## Exercise directions
Write the next part of the text on securing the Internet of Things with lightweight cryptography, starting after its final sentence.

## Passage
Securing the Internet of Things with
Lightweight Cryptography

As a result of the burgeoning growth of the Internet of Things, the
connected world has become as vulnerable as it is vast. Homes,
autos, office buildings, healthcare facilities, factories, self
evaluating infrastructure – innumerable things, in fact – are now
sprinkled with functioning automatons tethered to control systems via
the Internet. Millions and millions of these devices are naively
installed and passively managed. This makes the Internet of Things a
safe harbor for massive device armies, ready and waiting for
instructions from anyone of any intent.

This vulnerability was demonstrated in a relatively benign
October 2016 denial of service attack on Dyn, a New Hampshire-based
Internet traffic handler that serves Twitter, NetFlix, Amazon,
Tumblr, PayPal, and others. For nearly eleven hours, those
sites and others handled by Dyn were down. Postmortem analysis
revealed that the attack had co-opted tens of thousands of Internet
connected “zombie” devices secured only by factory default passwords,
no passwords, or very brittle passwords. It was a simple matter for the
attacker to gain control of these. Though the intent of the Dyn attack
appears to simply have been a show of capability, it spotlights a
potential problem that is both ominous and complex.

## Supplied records

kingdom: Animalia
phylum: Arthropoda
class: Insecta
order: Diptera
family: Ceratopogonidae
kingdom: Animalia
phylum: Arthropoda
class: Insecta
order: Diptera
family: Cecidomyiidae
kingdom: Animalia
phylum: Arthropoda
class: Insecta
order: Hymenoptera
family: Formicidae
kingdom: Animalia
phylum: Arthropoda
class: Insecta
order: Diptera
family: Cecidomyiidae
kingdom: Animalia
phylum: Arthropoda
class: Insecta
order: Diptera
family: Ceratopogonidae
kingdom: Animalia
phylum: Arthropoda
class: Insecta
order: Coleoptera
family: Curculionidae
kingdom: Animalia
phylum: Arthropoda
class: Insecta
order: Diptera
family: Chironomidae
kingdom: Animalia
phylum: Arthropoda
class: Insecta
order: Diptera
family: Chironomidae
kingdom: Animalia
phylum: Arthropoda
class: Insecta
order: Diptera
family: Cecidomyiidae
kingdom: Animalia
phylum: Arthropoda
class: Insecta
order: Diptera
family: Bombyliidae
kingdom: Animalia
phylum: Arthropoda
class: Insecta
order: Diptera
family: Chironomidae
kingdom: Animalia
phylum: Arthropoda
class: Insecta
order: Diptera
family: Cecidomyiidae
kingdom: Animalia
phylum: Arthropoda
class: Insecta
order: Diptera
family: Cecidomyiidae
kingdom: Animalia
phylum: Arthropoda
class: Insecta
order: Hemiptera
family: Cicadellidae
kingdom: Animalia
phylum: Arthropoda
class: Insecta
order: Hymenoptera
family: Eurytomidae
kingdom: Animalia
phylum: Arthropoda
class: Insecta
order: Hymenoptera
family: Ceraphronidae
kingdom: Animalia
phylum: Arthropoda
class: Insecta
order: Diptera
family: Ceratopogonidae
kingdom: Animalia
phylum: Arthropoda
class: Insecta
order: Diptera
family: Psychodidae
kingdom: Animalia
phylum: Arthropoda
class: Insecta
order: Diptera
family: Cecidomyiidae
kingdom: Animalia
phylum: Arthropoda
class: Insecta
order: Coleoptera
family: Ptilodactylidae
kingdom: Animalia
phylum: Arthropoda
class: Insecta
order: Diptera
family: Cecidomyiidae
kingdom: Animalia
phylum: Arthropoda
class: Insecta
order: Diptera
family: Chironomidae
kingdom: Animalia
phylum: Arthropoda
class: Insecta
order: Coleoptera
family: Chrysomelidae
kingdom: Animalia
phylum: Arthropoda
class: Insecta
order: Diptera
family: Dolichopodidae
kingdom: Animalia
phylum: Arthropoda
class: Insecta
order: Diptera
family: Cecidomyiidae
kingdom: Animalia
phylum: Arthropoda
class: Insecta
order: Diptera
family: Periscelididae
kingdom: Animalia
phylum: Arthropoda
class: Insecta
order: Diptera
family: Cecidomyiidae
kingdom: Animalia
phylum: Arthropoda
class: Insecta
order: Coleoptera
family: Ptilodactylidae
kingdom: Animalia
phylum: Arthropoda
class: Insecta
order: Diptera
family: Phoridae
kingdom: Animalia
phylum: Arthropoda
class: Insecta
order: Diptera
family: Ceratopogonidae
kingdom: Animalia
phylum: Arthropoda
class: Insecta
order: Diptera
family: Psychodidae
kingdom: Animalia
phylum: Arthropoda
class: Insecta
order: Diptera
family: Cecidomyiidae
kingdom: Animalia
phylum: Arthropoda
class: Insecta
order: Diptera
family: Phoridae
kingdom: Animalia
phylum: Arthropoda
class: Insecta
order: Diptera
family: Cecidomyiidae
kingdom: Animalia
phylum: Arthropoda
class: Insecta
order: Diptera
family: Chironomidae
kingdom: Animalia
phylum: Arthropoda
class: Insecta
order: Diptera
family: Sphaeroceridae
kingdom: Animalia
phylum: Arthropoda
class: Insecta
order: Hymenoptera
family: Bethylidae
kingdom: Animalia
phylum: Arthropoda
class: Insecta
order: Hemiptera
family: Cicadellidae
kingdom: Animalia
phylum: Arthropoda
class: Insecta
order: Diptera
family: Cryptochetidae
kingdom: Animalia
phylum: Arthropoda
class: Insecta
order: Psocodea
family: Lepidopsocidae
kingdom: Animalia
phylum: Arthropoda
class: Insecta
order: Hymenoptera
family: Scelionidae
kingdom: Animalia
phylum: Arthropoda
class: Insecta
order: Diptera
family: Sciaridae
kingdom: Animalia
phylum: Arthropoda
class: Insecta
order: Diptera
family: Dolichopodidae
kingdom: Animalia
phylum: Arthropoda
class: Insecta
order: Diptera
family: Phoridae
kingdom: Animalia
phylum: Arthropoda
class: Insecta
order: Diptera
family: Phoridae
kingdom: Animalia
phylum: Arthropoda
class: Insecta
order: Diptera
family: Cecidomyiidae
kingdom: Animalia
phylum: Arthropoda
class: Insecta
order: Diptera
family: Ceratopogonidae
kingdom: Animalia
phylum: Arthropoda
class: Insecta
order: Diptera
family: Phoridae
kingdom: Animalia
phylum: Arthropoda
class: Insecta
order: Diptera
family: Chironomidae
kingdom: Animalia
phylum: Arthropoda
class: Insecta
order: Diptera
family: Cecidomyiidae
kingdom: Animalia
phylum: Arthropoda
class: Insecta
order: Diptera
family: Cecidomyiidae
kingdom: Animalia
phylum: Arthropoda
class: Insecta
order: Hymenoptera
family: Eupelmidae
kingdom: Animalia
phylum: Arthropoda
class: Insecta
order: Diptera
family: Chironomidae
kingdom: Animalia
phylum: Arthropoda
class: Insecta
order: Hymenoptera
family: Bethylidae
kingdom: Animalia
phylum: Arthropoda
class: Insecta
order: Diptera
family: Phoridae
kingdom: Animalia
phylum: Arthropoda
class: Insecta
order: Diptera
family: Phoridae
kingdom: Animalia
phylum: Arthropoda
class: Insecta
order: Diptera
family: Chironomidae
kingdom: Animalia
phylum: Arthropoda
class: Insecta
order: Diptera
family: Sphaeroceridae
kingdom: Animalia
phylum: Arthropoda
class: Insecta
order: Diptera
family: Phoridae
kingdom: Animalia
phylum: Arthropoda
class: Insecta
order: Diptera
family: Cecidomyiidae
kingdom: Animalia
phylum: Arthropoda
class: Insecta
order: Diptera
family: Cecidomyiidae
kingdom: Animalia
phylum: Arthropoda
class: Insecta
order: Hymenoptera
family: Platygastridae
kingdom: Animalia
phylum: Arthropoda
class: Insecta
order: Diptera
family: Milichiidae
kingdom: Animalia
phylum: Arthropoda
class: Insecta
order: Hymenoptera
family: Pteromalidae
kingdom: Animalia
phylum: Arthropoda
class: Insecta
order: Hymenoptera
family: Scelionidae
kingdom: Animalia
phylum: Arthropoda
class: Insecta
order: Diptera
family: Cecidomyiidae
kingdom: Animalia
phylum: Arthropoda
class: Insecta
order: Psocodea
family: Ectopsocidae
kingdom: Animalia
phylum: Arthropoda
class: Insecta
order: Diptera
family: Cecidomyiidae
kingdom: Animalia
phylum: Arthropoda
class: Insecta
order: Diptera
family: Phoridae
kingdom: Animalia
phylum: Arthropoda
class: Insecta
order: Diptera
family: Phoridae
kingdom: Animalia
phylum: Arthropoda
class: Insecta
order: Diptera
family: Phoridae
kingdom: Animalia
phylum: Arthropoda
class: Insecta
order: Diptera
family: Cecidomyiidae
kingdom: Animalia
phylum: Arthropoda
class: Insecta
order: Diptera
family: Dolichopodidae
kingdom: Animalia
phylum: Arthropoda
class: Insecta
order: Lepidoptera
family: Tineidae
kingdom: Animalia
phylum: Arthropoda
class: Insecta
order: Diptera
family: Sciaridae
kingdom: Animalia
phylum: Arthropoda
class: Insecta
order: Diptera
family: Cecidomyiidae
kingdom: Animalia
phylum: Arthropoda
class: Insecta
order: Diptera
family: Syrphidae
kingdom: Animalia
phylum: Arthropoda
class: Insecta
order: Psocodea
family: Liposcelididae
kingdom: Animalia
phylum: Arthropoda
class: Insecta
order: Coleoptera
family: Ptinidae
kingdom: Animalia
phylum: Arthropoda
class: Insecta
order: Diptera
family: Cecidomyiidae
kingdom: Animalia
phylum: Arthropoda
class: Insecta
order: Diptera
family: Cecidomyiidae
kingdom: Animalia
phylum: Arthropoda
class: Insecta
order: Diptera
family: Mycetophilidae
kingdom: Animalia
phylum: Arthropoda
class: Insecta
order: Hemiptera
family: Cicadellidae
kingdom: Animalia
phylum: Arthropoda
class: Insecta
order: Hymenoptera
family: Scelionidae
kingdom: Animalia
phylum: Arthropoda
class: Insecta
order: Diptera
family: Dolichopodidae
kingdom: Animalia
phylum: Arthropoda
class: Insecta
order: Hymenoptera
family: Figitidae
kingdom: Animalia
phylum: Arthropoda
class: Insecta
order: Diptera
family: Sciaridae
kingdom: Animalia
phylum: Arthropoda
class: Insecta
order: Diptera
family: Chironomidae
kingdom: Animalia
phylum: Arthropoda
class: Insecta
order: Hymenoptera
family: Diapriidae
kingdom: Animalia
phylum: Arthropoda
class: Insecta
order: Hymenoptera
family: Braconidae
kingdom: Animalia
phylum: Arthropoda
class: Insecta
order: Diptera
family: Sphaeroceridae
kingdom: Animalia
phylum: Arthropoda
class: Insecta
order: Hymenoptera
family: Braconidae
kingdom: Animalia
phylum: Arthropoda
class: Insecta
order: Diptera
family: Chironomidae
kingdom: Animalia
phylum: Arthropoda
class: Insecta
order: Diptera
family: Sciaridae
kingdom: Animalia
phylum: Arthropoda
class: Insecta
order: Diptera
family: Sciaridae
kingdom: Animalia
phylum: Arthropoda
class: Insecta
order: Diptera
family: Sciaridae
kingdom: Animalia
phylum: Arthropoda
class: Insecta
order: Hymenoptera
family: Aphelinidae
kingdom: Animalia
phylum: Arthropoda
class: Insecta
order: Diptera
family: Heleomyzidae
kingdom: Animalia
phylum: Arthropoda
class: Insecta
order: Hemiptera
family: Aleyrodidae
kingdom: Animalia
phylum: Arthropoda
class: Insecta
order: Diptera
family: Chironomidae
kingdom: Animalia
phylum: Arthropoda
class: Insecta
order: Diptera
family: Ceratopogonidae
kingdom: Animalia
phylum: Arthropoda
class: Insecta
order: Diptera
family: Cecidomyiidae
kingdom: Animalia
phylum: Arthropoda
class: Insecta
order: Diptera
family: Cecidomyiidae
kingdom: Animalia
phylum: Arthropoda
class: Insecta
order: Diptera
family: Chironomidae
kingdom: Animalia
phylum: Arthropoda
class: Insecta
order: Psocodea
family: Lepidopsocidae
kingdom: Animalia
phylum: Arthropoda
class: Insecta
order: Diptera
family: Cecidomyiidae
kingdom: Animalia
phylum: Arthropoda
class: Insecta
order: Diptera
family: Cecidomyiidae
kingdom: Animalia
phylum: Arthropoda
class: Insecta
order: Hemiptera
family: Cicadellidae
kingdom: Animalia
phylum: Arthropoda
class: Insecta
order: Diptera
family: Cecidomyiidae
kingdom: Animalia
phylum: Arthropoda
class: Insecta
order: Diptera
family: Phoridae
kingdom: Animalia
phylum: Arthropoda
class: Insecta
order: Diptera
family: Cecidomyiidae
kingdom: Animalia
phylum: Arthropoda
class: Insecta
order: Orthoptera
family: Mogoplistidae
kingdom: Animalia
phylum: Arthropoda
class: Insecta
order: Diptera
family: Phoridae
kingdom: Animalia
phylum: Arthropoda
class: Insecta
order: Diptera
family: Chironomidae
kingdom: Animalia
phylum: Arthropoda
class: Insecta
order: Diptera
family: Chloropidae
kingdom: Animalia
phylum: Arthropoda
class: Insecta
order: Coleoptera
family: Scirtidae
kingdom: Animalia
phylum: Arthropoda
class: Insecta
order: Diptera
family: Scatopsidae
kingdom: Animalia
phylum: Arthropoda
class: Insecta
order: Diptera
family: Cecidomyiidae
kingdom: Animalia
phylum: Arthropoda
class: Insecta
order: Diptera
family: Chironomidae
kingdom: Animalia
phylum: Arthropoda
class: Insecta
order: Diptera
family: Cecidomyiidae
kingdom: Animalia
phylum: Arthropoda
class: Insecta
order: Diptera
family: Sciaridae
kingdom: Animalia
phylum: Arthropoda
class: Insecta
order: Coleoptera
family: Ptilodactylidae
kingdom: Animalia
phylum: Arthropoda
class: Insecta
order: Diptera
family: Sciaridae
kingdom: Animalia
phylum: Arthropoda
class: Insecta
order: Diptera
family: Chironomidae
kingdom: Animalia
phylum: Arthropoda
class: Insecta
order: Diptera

## Response to the exercise
Defense against future zombie device attacks is not simply a
matter of persuading consumers to secure baby monitors, automated
thermostats, and the like. A very large share of the components that
make up the Internet of Things are tiny, technically primitive,
extremely power-constrained and intermittently connected. They are on
track to be completely ubiquitous and can live for long periods of
time, even after they are abandoned by their original
masters. Some examples are inventory tags, hotel room keys,
anti-shoplifting devices, infrastructure status sensors, and the
like. They can connect to the
Internet directly or indirectly, but many of these
cannot
be secured using standard cryptography and
authentication algorithms. They lack required processing, power, and
local storage capacity for that. These types
of intermittently used lightweight computing devices are a wide open
door to networks and backend computing resources.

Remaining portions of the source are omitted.